A “vague” court order has been blamed for the conviction of two Sussex newspaper editors who appeared in court accused of contravening a Section 39 anonymity order.
Two editors, Simon Bradshaw of The Argus and David Briffet, formerly of the West Sussex County Times, were wrongly convicted by magistrates in March of breaking a non-identification order made under section 39 of the 1933 Children and Young Persons Act.
Articles in both south coast papers carried a High Court case where the boy involved had successfully challenged his expulsion from school. The reports were accurate and – correctly – did not disclose his name, address or school.
Two judges giving reasons for their earlier decision quashing convictions and fines imposed said that the order “should never have been made in the form in which it was made”.

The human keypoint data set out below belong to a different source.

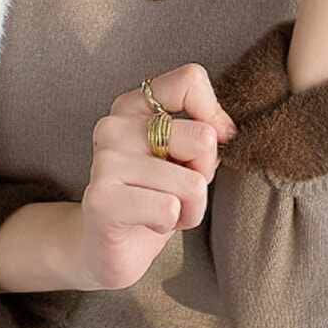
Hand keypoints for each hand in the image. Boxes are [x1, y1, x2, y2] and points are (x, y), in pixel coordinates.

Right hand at [76, 64, 235, 290]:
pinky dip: (170, 224)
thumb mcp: (185, 158)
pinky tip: (146, 222)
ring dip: (188, 208)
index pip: (190, 79)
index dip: (213, 116)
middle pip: (202, 137)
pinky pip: (170, 209)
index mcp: (134, 105)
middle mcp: (115, 125)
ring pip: (192, 183)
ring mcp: (106, 160)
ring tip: (159, 210)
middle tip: (174, 189)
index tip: (203, 148)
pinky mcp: (101, 198)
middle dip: (202, 175)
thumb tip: (225, 130)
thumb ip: (205, 132)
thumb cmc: (154, 198)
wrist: (109, 248)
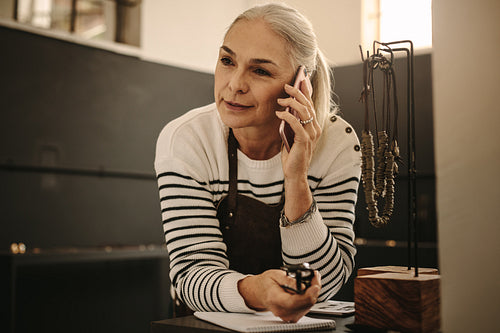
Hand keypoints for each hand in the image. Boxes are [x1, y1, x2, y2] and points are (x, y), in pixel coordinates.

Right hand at [238, 269, 320, 322]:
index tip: (315, 286)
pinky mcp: (293, 316)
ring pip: (308, 305)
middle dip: (313, 289)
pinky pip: (306, 307)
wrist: (260, 292)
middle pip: (304, 304)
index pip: (293, 302)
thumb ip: (288, 280)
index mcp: (275, 299)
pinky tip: (307, 289)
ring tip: (311, 280)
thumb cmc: (266, 283)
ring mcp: (288, 315)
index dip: (307, 295)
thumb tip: (302, 285)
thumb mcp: (274, 275)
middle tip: (314, 276)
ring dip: (312, 293)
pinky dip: (309, 297)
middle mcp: (282, 311)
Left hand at [275, 81, 320, 220]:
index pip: (311, 104)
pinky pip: (296, 123)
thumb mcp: (291, 134)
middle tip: (287, 85)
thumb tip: (285, 107)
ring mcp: (311, 135)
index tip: (301, 79)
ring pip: (304, 112)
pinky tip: (279, 113)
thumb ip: (292, 122)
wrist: (294, 173)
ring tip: (280, 100)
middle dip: (298, 92)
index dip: (307, 91)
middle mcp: (315, 129)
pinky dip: (287, 116)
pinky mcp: (304, 141)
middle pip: (308, 105)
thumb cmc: (292, 154)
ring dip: (291, 103)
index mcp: (313, 126)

Lord Justice Laws said the original ruling was “too vague and general” and orders like it could constitute “a significant curtailment of press freedom, and the courts must be vigilant to see that they are justified and, if made, are in clear and unambiguous terms”.
He said: “In my judgement an order made in the form of that made in this case by Mr Justice Hooper is altogether too vague and general to constitute a sufficient basis for a subsequent prosecution under section 39.
“An experienced journalist might have assumed that a full prohibition was intended, but the order did not say as much, and the journalist might equally have considered that all that was prohibited was publication of the child’s name.”
If an order “does not tell the reader at all what it is he is prohibited from doing, as in my view is plainly the case, then the consequence must surely be that the order is altogether ineffective”, he said.
He said his and Mr Justice Newman’s findings were not a criticism of Mr Justice Hooper, who heard the original case, as the order when brought before him was uncontentious.
Horsham magistrates convicted both editors of breaching the order, fining them each £2,500, with £547 legal costs, after the child was identified from the newspaper reports by a family friend.
But Mr Justice Newman said: “A person might make such an identification even though the newspaper report had not itself been ‘likely’ to produce that result.”